Reynaldo Domínguez said that an informed general population, in this case the community of Guapinol, can hardly accept the word of a businessperson who talks about development, because “development which damages the water is not development.”
Domínguez said that what is happening in Guapinol and in Carlos Escaleras Park “will be a double environmental crime” when the pelletizing plant begins operations. He said that smoke and dust from the rock being placed in ovens will produce contamination and the activists will not permit it.
He also warned that they will not allow the construction of wells to extract water from the river, since this, like the other concessions given to Lenir Pérez, was not even put to a community consultation.
“They want to take it [the water] by force,” said Domínguez, “It is public property but they want to keep it for just one company and we will be left with 20% of the water.”
“Even though we are indignant that it is not Xiomara making the decisions,” Zúniga said, there is at least “more openness” now.
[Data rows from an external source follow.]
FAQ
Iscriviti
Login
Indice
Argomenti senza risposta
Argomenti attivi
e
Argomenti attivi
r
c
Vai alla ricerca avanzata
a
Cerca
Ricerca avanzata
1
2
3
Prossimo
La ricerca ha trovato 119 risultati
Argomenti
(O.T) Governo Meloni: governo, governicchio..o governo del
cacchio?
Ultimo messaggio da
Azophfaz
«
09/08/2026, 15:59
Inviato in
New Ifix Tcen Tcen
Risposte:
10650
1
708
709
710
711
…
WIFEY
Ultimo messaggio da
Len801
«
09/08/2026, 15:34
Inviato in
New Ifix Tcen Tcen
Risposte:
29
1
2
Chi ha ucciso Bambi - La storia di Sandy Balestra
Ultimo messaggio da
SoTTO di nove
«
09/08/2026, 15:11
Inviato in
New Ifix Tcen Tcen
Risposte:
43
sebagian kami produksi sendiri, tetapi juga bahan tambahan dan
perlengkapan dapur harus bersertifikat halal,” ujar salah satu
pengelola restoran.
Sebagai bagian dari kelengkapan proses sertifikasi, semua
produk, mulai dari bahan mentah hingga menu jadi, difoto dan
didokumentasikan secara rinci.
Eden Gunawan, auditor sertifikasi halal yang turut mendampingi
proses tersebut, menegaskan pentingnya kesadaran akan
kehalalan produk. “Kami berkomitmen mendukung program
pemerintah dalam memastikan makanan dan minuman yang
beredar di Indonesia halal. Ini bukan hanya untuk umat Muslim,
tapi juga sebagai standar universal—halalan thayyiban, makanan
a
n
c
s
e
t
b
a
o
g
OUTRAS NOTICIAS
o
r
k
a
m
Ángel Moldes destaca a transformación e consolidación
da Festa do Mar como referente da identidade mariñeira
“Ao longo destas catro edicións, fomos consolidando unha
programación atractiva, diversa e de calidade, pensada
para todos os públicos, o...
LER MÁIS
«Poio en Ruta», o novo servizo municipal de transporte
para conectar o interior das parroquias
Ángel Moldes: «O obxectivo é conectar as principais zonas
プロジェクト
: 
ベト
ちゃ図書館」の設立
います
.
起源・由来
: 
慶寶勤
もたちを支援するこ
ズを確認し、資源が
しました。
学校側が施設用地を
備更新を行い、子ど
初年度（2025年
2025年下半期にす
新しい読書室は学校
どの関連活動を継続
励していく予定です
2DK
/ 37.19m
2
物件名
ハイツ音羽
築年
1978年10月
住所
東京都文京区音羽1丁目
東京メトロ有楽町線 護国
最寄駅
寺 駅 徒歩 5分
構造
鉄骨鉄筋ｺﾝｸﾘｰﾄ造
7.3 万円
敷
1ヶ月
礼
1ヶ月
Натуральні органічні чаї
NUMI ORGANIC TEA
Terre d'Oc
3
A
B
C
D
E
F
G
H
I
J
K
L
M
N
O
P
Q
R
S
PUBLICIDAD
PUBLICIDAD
In this, she referred to the treatment of the activists by National Police on August 5.
Zúniga said the police officers were “kind,” and that this did not happen under the previous government.
Adilia Castro wondered what decisions will be made by Xiomara Castro’s government on issues as complex as mining. She said the resolutions that have been made to date “require a commitment that goes beyond the speeches.”
Come what may, the fighters of Guapinol will defend the river. They will continue to take care of it, as they have done in the 120 years of the community’s existence.
“Messing with the river is like messing with our mother,” said Reynaldo Domínguez. “We will not accept any businessman bringing us this type of development”.